И смеется мне в глаза: мол, радуйся — нашел, что искал, у нас по-простому. Но слышу, чувствую нутром — не очень-то она веселится, для показухи больше. Выдала себя, одним словом. Тут уж я перехватил инициативу. Спокойненько, однако, приказным тоном говорю: «Принеси стаканы». Катя глянула на меня, удивилась, улыбочку, как тучку, ветерком сдуло, вроде бы и рассердилась и немного испугалась сразу. Быстро вышла, принесла стаканы, тарелку, нож. Села напротив и все зыркала чернявыми глазками, пока я открывал банку, резал хлеб, выковыривал из бутылки пробку. Изучала, должно, меня. Почему-то злая стала, будто я ее отколотил. Пожалел, что так получилось: голос повысил. Скорее стаканы наполнил. «За встречу», — предложил совсем тихо, попробовал улыбнуться: извини, если что не так.

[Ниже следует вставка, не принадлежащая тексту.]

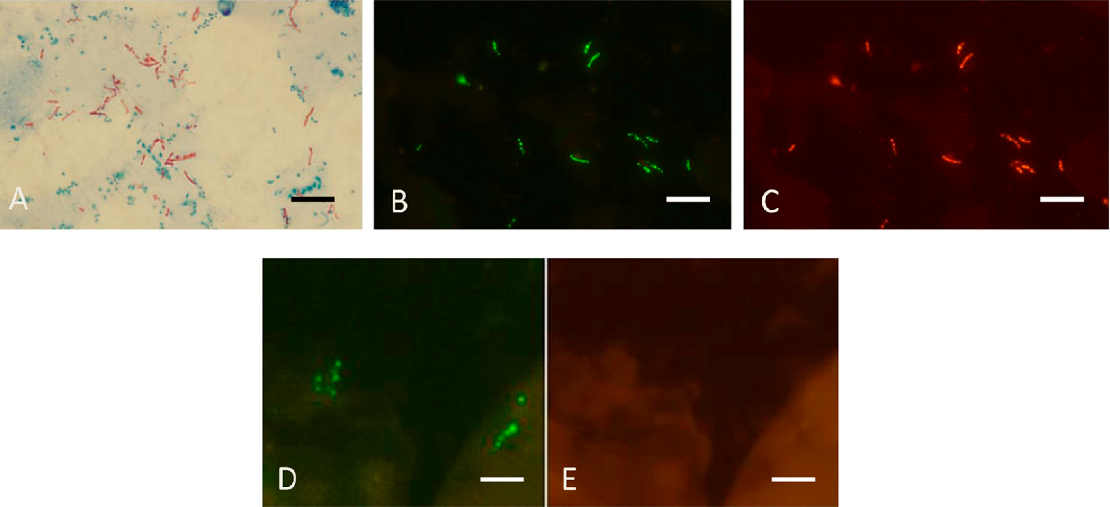
Figure 8. Sputum smears in the MN Genus-MTBC FISH test. Photographs showing dual colour fluorescence reactivity of sputum smears from patients with Mycobacterium tuberculosis and Mycobacterium abscessus infections in the MN Genus-MTBC FISH test. A shows Ziehl–Neelsen staining for acid-fast bacilli in sputum from a patient with Mycobacterium tuberculosis infection. MN Genus-MTBC FISH test results with the MN Genus- and MTBC-specific probes on the sputum of the same patient are shown in B (green fluorescence) and C (orange fluorescence), respectively. Reactions with the MN Genus- and MTBC-specific probes in the same field in a sputum smear from another patient with Mycobacterium abscessus infection are shown in D (green fluorescence) and E (orange fluorescence), respectively. Scale bars represent approximately 5 µm. Reproduced with permission under the creative commons license from Reference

Катя выпила немного, отставила стакан, сказала: «Не выношу, когда на меня кричат. — Подумала минутку и так грустно спросила: — А может, мне надо приказывать? Как считаешь?»

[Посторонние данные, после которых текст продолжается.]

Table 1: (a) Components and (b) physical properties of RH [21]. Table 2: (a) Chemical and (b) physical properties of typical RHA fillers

Я промолчал, чтобы еще как-нибудь не обидеть ее. Она вздохнула, показала на дверь. В щель заглядывала старуха — один глаз выпученный, нос крючком, из уха волосы растут. Так меня и прохватило морозцем. «Чего она?» — шепотом спрашиваю. «Пригласи, есть хочет», — сказала Катя. Встал, открыл дверь, старуха шарахнулась, но не очень вроде бы испугалась, смотрит мимо меня, на стол. Зову, приглашаю, молчит, лупает совиными глазами. Понял: глухая. Взял под руку, усадил на свою табуретку, сам сел на кровать: другой-то табуретки не поместить. Катя подала старухе свой стакан, вилку. И тут бабуся начала действовать: выпила одним духом вино, принялась за хлеб и консервы. Шамкала, сопела, куски запихивала в рот пальцами. В минуту бы уничтожила наши припасы, но Катя вежливо отобрала у нее тарелку, остатки хлеба. Старуха поднялась, сердито проворчала что-то и на прощание схватила кусок сахара. Зыркнула на меня, выскочила в дверь. И сейчас вот, как сон плохой, вспоминаю. «Несчастная, — сказала Катя. — Совсем одна осталась». «Почему же в такой каморке тебя держит? — спрашиваю. — Там ведь целые хоромы». «Два сына у нее были, оба погибли. Никого в их комнаты не пускает, кровати застелила, костюмы, рубашки, книги — все, как при их жизни, сохраняет. Утром «доброе утро» им говорит, на ночь целует подушки…» — «И совсем одинокая?» — «Старик еще до войны умер, в гражданскую был изранен. Приезжала недавно сестра из Благовещенска, звала к себе, уговаривала продать дом. Слушать не стала… Вот так, мой товарищ старшина. Выпьем, что ли?»
Я не обиделся за «старшину». Понимаю: нарочно называет, чтобы как в частушке было. И не дает забыть: «Знаю, зачем пришел». Рассказала — работает телеграфисткой на главпочтамте, собирается на запад, домой. Ждет из города Смоленска письма от родственников. Пока ничего нет.
Стемнело уже, а Катя свет не включала. Сидим. Я ей о себе говорю: сибиряк, с Енисея, мать в поселке Даурское, на сверхсрочную остался. О тебе сказал: решили вместе город Хабаровск осчастливить… Детство свое вспомнил — рыбалки, тайгу, сплав по Енисею на плотах; отец плотогоном-лоцманом был. И как сестренка утонула — на перекате шалаш с бревен смыло, и ее вместе… Тогда ведь семьями на заготовку леса и сплав ходили. Катя слушала или нет — не понять было. Потом привалилась ко мне плечом, вздохнула: «Обними меня». Руки у нее холодные, и вроде бы вся она заледенела. Обнял тихонько, грею. И говорить стало не о чем.